> _RECORDS FOR THIS EXERCISE_
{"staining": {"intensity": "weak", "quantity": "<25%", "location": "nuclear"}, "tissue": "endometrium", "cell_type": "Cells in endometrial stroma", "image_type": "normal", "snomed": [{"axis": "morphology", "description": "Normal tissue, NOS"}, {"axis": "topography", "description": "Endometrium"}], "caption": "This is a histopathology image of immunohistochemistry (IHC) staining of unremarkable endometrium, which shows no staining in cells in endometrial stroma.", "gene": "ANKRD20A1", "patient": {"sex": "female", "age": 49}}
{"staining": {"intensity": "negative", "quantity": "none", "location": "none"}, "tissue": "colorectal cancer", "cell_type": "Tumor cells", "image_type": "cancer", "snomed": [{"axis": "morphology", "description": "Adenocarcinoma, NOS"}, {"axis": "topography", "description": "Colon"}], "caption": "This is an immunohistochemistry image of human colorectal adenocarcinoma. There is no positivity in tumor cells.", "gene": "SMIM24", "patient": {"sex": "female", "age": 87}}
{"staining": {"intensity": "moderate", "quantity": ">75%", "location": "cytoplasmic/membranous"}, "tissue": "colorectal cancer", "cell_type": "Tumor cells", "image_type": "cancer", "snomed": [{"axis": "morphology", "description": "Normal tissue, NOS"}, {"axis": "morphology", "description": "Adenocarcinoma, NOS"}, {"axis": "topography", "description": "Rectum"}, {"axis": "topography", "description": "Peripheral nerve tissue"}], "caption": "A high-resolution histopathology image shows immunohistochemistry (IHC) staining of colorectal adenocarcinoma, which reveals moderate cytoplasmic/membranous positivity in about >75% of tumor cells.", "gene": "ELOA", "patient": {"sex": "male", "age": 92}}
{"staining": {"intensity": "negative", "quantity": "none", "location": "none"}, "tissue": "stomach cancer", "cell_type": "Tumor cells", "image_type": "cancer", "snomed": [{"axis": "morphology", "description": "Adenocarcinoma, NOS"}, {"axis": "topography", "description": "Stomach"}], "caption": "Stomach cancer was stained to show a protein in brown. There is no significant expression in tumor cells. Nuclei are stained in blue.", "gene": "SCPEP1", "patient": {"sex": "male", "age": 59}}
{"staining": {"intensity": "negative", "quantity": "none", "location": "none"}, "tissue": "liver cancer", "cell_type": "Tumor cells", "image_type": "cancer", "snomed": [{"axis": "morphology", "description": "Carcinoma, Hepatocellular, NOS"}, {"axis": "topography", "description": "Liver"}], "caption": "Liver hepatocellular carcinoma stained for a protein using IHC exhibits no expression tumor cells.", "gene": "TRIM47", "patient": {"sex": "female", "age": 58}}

> _BRIEF_
The data given before this task must be transcribed exactly and in full.

> _WRITTEN SOLUTION_
{"staining": {"intensity": "weak", "quantity": "<25%", "location": "nuclear"}, "tissue": "endometrium", "cell_type": "Cells in endometrial stroma", "image_type": "normal", "snomed": [{"axis": "morphology", "description": "Normal tissue, NOS"}, {"axis": "topography", "description": "Endometrium"}], "caption": "This is a histopathology image of immunohistochemistry (IHC) staining of unremarkable endometrium, which shows no staining in cells in endometrial stroma.", "gene": "ANKRD20A1", "patient": {"sex": "female", "age": 49}}
{"staining": {"intensity": "negative", "quantity": "none", "location": "none"}, "tissue": "colorectal cancer", "cell_type": "Tumor cells", "image_type": "cancer", "snomed": [{"axis": "morphology", "description": "Adenocarcinoma, NOS"}, {"axis": "topography", "description": "Colon"}], "caption": "This is an immunohistochemistry image of human colorectal adenocarcinoma. There is no positivity in tumor cells.", "gene": "SMIM24", "patient": {"sex": "female", "age": 87}}
{"staining": {"intensity": "moderate", "quantity": ">75%", "location": "cytoplasmic/membranous"}, "tissue": "colorectal cancer", "cell_type": "Tumor cells", "image_type": "cancer", "snomed": [{"axis": "morphology", "description": "Normal tissue, NOS"}, {"axis": "morphology", "description": "Adenocarcinoma, NOS"}, {"axis": "topography", "description": "Rectum"}, {"axis": "topography", "description": "Peripheral nerve tissue"}], "caption": "A high-resolution histopathology image shows immunohistochemistry (IHC) staining of colorectal adenocarcinoma, which reveals moderate cytoplasmic/membranous positivity in about >75% of tumor cells.", "gene": "ELOA", "patient": {"sex": "male", "age": 92}}
{"staining": {"intensity": "negative", "quantity": "none", "location": "none"}, "tissue": "stomach cancer", "cell_type": "Tumor cells", "image_type": "cancer", "snomed": [{"axis": "morphology", "description": "Adenocarcinoma, NOS"}, {"axis": "topography", "description": "Stomach"}], "caption": "Stomach cancer was stained to show a protein in brown. There is no significant expression in tumor cells. Nuclei are stained in blue.", "gene": "SCPEP1", "patient": {"sex": "male", "age": 59}}
{"staining": {"intensity": "negative", "quantity": "none", "location": "none"}, "tissue": "liver cancer", "cell_type": "Tumor cells", "image_type": "cancer", "snomed": [{"axis": "morphology", "description": "Carcinoma, Hepatocellular, NOS"}, {"axis": "topography", "description": "Liver"}], "caption": "Liver hepatocellular carcinoma stained for a protein using IHC exhibits no expression tumor cells.", "gene": "TRIM47", "patient": {"sex": "female", "age": 58}}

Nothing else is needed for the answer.